La récolte record de soya anticipée à 144 Mt à la fin décembre s’est inclinée à 126 Mt à cause de la sécheresse. Or, le temps sec s’est poursuivi durant tout l’hiver, mais ne semble pas avoir endommagé la récolte de maïs de la même manière que la fève, alors que les trois quarts du maïs brésilien sont semés à la suite du soya. La récolte et les exportations de maïs seront à des niveaux records à 116 Mt et à 44,5 Mt, respectivement. Par conséquent, le Brésil prendra des parts de marchés aux États-Unis.

Demande chinoise

La production porcine chinoise s’est accrue tandis que la demande s’est inclinée en raison des mesures de confinement contre la COVID-19 imposées dans certaines grandes villes dans le cadre de la politique « zéro COVID ». Par conséquent, un débalancement entre l’offre et la demande a provoqué une diminution du prix. Les éleveurs ont alors envoyé plus de truies à l’abattoir, ce qui a fait augmenter la production à court terme et l’a réduite pour la deuxième moitié de 2022, entraînant un fléchissement de la demande chinoise en grains.

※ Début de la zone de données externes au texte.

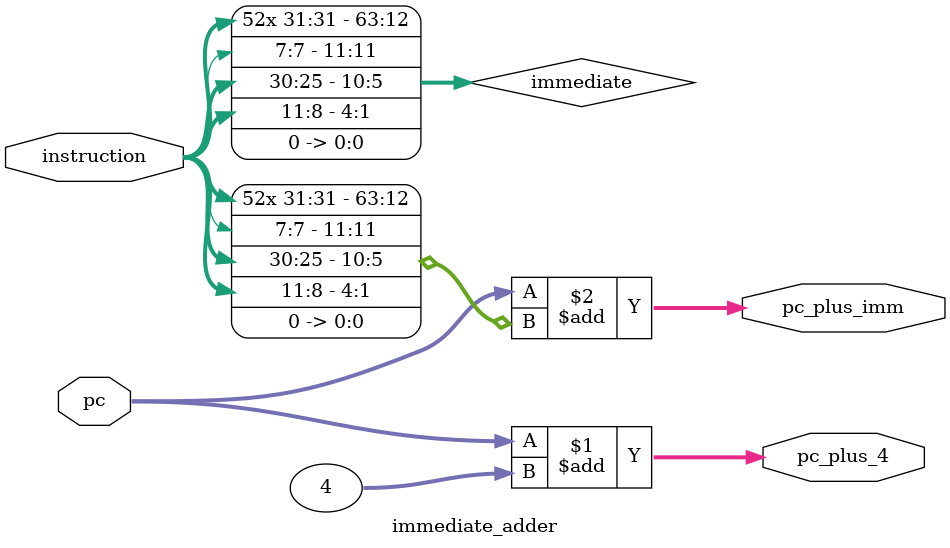
<source format=v>
module immediate_adder(
    input wire [63:0] pc,
    input wire [31:0] instruction,
    output wire [63:0] pc_plus_4,
    output wire [63:0] pc_plus_imm
);

    wire [63:0] immediate;
    assign immediate = {{51{instruction[31]}}, instruction[31], instruction[7], instruction[30:25], instruction[11:8], 1'b0}; // B type

    assign pc_plus_4 = pc + 4;
    assign pc_plus_imm = pc + immediate;
endmodule

</source>
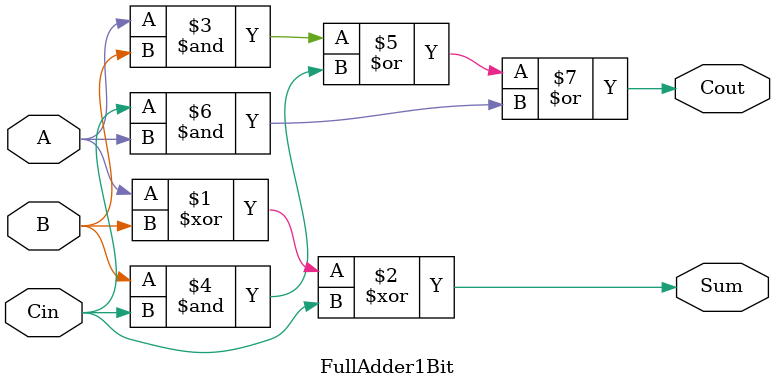
<source format=v>
`timescale 1ns / 1ps
module FullAdder1Bit(
    input A,B,Cin,
    output Sum,Cout
    );
assign Sum = A ^ B ^ Cin ;
assign Cout= A & B | B & Cin | Cin & A ;
endmodule

</source>
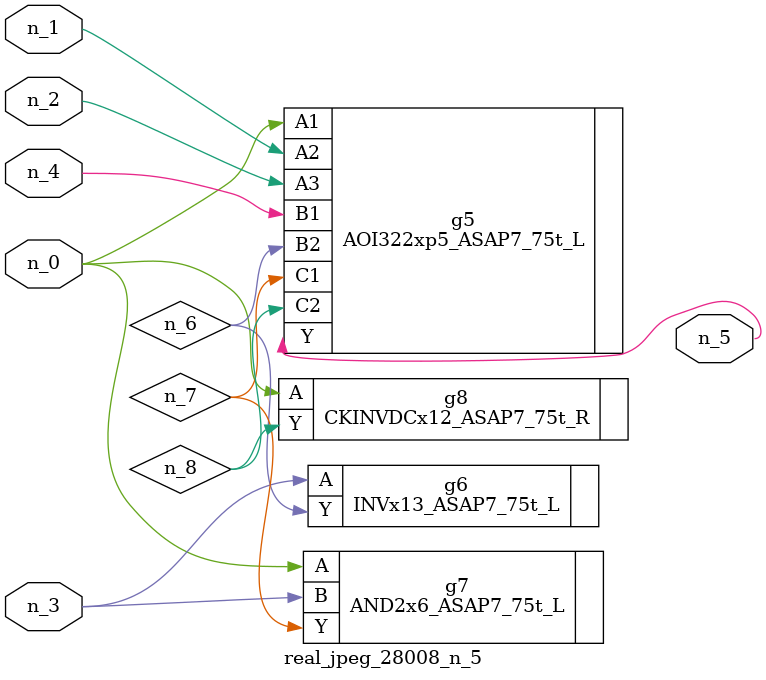
<source format=v>
module real_jpeg_28008_n_5 (n_4, n_0, n_1, n_2, n_3, n_5);

input n_4;
input n_0;
input n_1;
input n_2;
input n_3;

output n_5;

wire n_8;
wire n_6;
wire n_7;

AOI322xp5_ASAP7_75t_L g5 ( 
.A1(n_0),
.A2(n_1),
.A3(n_2),
.B1(n_4),
.B2(n_6),
.C1(n_7),
.C2(n_8),
.Y(n_5)
);

AND2x6_ASAP7_75t_L g7 ( 
.A(n_0),
.B(n_3),
.Y(n_7)
);

CKINVDCx12_ASAP7_75t_R g8 ( 
.A(n_0),
.Y(n_8)
);

INVx13_ASAP7_75t_L g6 ( 
.A(n_3),
.Y(n_6)
);


endmodule
</source>
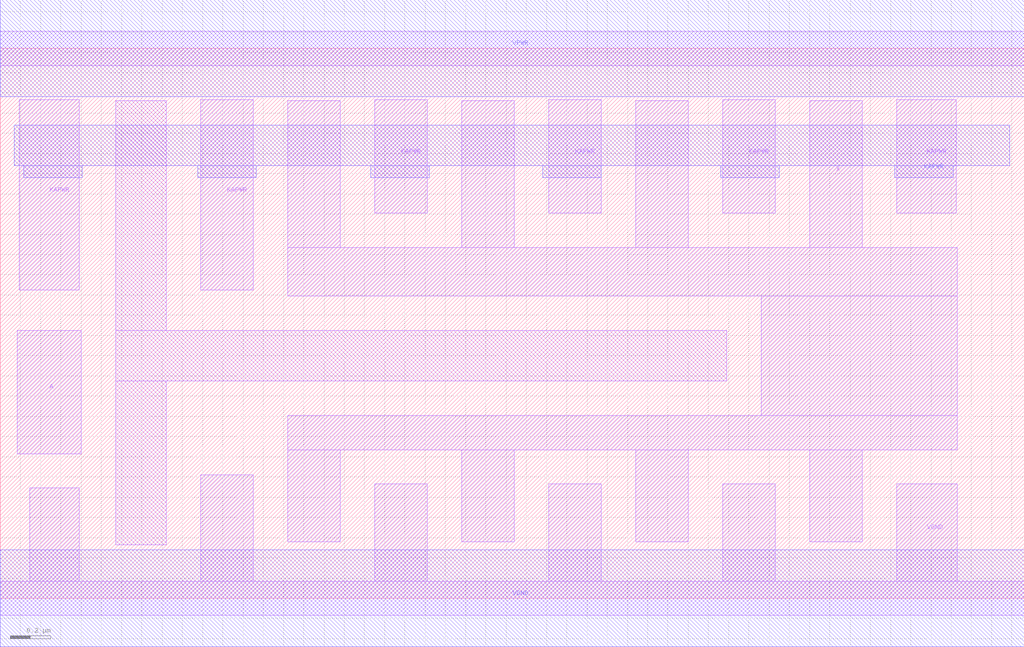
<source format=lef>
# Copyright 2020 The SkyWater PDK Authors
#
# Licensed under the Apache License, Version 2.0 (the "License");
# you may not use this file except in compliance with the License.
# You may obtain a copy of the License at
#
#     https://www.apache.org/licenses/LICENSE-2.0
#
# Unless required by applicable law or agreed to in writing, software
# distributed under the License is distributed on an "AS IS" BASIS,
# WITHOUT WARRANTIES OR CONDITIONS OF ANY KIND, either express or implied.
# See the License for the specific language governing permissions and
# limitations under the License.
#
# SPDX-License-Identifier: Apache-2.0

VERSION 5.5 ;
NAMESCASESENSITIVE ON ;
BUSBITCHARS "[]" ;
DIVIDERCHAR "/" ;
MACRO sky130_fd_sc_hd__lpflow_clkbufkapwr_8
  CLASS CORE ;
  SOURCE USER ;
  ORIGIN  0.000000  0.000000 ;
  SIZE  5.060000 BY  2.720000 ;
  SYMMETRY X Y R90 ;
  SITE unithd ;
  PIN A
    ANTENNAGATEAREA  0.426000 ;
    DIRECTION INPUT ;
    USE SIGNAL ;
    PORT
      LAYER li1 ;
        RECT 0.085000 0.715000 0.400000 1.325000 ;
    END
  END A
  PIN X
    ANTENNADIFFAREA  1.590400 ;
    DIRECTION OUTPUT ;
    USE SIGNAL ;
    PORT
      LAYER li1 ;
        RECT 1.420000 0.280000 1.680000 0.735000 ;
        RECT 1.420000 0.735000 4.730000 0.905000 ;
        RECT 1.420000 1.495000 4.730000 1.735000 ;
        RECT 1.420000 1.735000 1.680000 2.460000 ;
        RECT 2.280000 0.280000 2.540000 0.735000 ;
        RECT 2.280000 1.735000 2.540000 2.460000 ;
        RECT 3.140000 0.280000 3.400000 0.735000 ;
        RECT 3.140000 1.735000 3.400000 2.460000 ;
        RECT 3.760000 0.905000 4.730000 1.495000 ;
        RECT 4.000000 0.280000 4.260000 0.735000 ;
        RECT 4.000000 1.735000 4.260000 2.460000 ;
    END
  END X
  PIN KAPWR
    DIRECTION INOUT ;
    SHAPE ABUTMENT ;
    USE POWER ;
    PORT
      LAYER li1 ;
        RECT 0.095000 1.525000 0.390000 2.465000 ;
    END
    PORT
      LAYER li1 ;
        RECT 0.990000 1.525000 1.250000 2.465000 ;
    END
    PORT
      LAYER li1 ;
        RECT 1.850000 1.905000 2.110000 2.465000 ;
    END
    PORT
      LAYER li1 ;
        RECT 2.710000 1.905000 2.970000 2.465000 ;
    END
    PORT
      LAYER li1 ;
        RECT 3.570000 1.905000 3.830000 2.465000 ;
    END
    PORT
      LAYER li1 ;
        RECT 4.430000 1.905000 4.725000 2.465000 ;
    END
    PORT
      LAYER met1 ;
        RECT 0.070000 2.140000 4.990000 2.340000 ;
        RECT 0.115000 2.080000 0.405000 2.140000 ;
        RECT 0.975000 2.080000 1.265000 2.140000 ;
        RECT 1.830000 2.080000 2.120000 2.140000 ;
        RECT 2.680000 2.080000 2.970000 2.140000 ;
        RECT 3.560000 2.080000 3.850000 2.140000 ;
        RECT 4.420000 2.080000 4.710000 2.140000 ;
    END
  END KAPWR
  PIN VGND
    DIRECTION INOUT ;
    SHAPE ABUTMENT ;
    USE GROUND ;
    PORT
      LAYER li1 ;
        RECT 0.000000 -0.085000 5.060000 0.085000 ;
        RECT 0.145000  0.085000 0.390000 0.545000 ;
        RECT 0.990000  0.085000 1.250000 0.610000 ;
        RECT 1.850000  0.085000 2.110000 0.565000 ;
        RECT 2.710000  0.085000 2.970000 0.565000 ;
        RECT 3.570000  0.085000 3.830000 0.565000 ;
        RECT 4.430000  0.085000 4.730000 0.565000 ;
    END
    PORT
      LAYER met1 ;
        RECT 0.000000 -0.240000 5.060000 0.240000 ;
    END
  END VGND
  PIN VPWR
    DIRECTION INOUT ;
    SHAPE ABUTMENT ;
    USE POWER ;
    PORT
      LAYER li1 ;
        RECT 0.000000 2.635000 5.060000 2.805000 ;
    END
    PORT
      LAYER met1 ;
        RECT 0.000000 2.480000 5.060000 2.960000 ;
    END
  END VPWR
  OBS
    LAYER li1 ;
      RECT 0.570000 0.265000 0.820000 1.075000 ;
      RECT 0.570000 1.075000 3.590000 1.325000 ;
      RECT 0.570000 1.325000 0.820000 2.460000 ;
  END
END sky130_fd_sc_hd__lpflow_clkbufkapwr_8
END LIBRARY

</source>
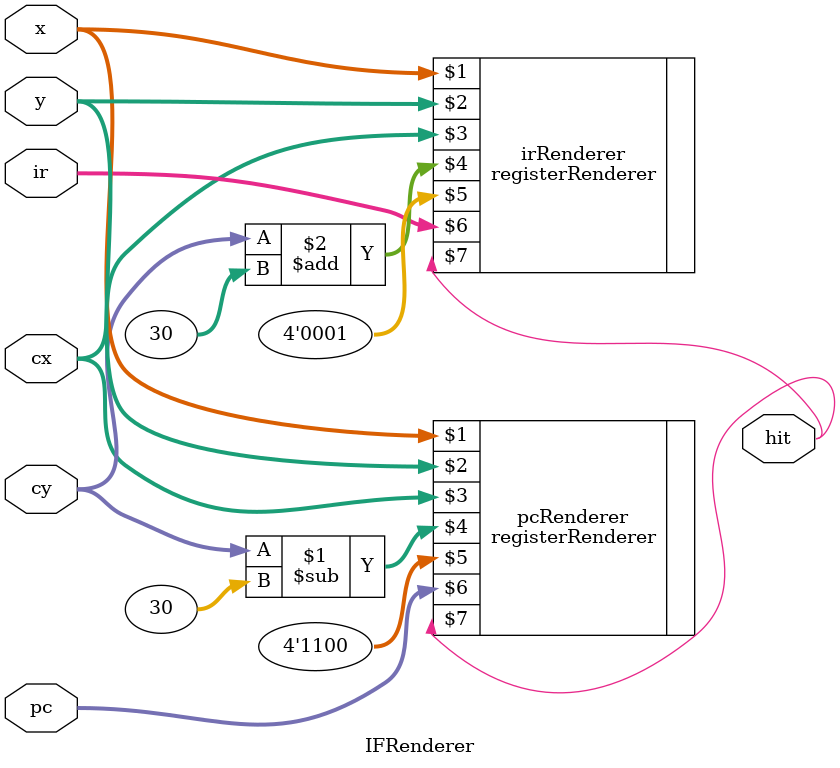
<source format=v>
module IFRenderer (
  input [10:0] x, y,
  input [10:0] cx, cy,
  input [15:0] pc, ir,
  output wor hit
);

registerRenderer pcRenderer (
  x, y,
  cx, cy - 30,
  4'hc, pc,
  hit
);

registerRenderer irRenderer (
  x, y,
  cx, cy + 30,
  4'h1, ir,
  hit
);

endmodule

</source>
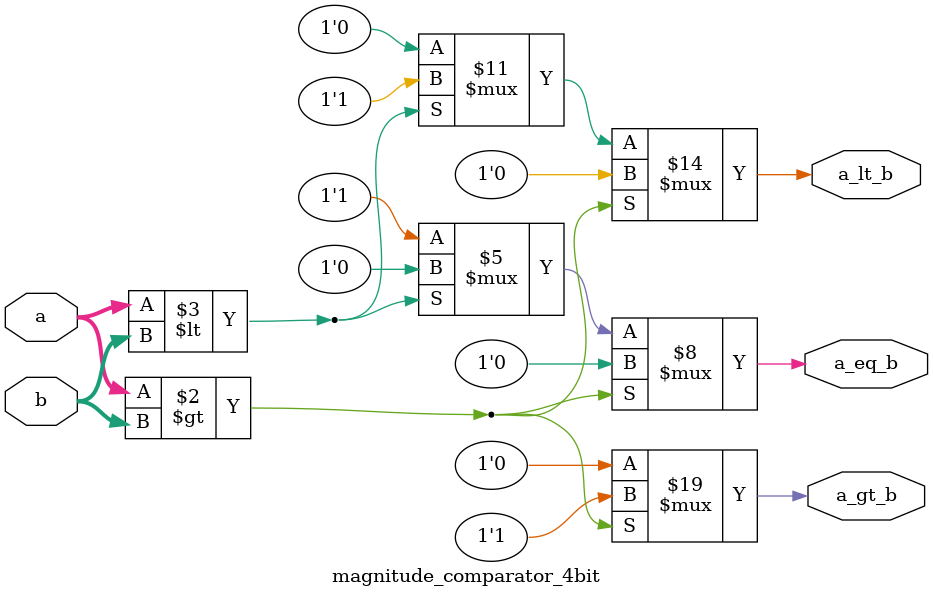
<source format=sv>
module magnitude_comparator_4bit (
  input [3:0] a,
  input [3:0] b,
  output reg a_gt_b,
  output reg a_lt_b,
  output reg a_eq_b
);

  always_comb begin
    if (a > b) begin
      a_gt_b <= 1;
      a_lt_b <= 0;
      a_eq_b <= 0;
    end else if (a < b) begin
      a_gt_b <= 0;
      a_lt_b <= 1;
      a_eq_b <= 0;
    end else begin
      a_gt_b <= 0;
      a_lt_b <= 0;
      a_eq_b <= 1;
    end
  end

endmodule
</source>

Cependant, les exportations de grains américains vers la Chine ont ralenti. De septembre 2021 à juin 2022, elles ont chuté de 20 % pour le soya et de 33 % pour le maïs, par rapport à l’an passé. Cela ne doit pas être étranger à l’escalade des tensions entre Pékin et Washington. Le 2 août, Nancy Pelosi, présidente de la Chambre des représentants des États-Unis, a voyagé à Taiwan et a affirmé tout son soutien à la démocratie de l’État insulaire, déclenchant la colère du gouvernement chinois. Celui-ci a alors répliqué par des exercices militaires aux frontières de Taiwan et a mis fin aux pourparlers avec les États-Unis sur de multiples sujets. Toutefois, à la surprise générale, la Chine a fait l’acquisition d’importants volumes de grains américains alors qu’elle est reconnue pour utiliser ses achats de grains comme une arme politique. La raison doit être une différence de prix avantageuse par rapport au Brésil. Pour le long terme, il faudra s’attendre à ce que la Chine achète de plus faibles quantités de grains américains et seulement lorsque leur prix sera plus avantageux que celui du Brésil.

Base locale

Il n’y a pas que le contrat à terme qui ait chuté depuis mai; la base locale du maïs a fléchi et est particulièrement volatile. Pour une livraison immédiate, la base du maïs est passée de 0,69 $ US/bu en mai à 0,25 $ US/bu en août. Des rumeurs ont circulé selon lesquelles la réduction des prix locaux serait due aux sérieuses difficultés de la production porcine québécoise ou à de fortes importations de maïs. En l’absence de données transparentes pour corroborer ces faits, l’hypothèse la plus plausible serait que la bonne condition du maïs au Québec – bien que variable par endroits – aurait incité les acheteurs à retarder leurs achats de maïs, contribuant ainsi à la diminution du prix de sorte qu’il se rapproche de la valeur de la nouvelle récolte. 

Étienne Lafrance, agent d’information sur les marchés, Producteurs de grains du Québec


Cet article a été publié dans la revue GRAINS de septembre 2022.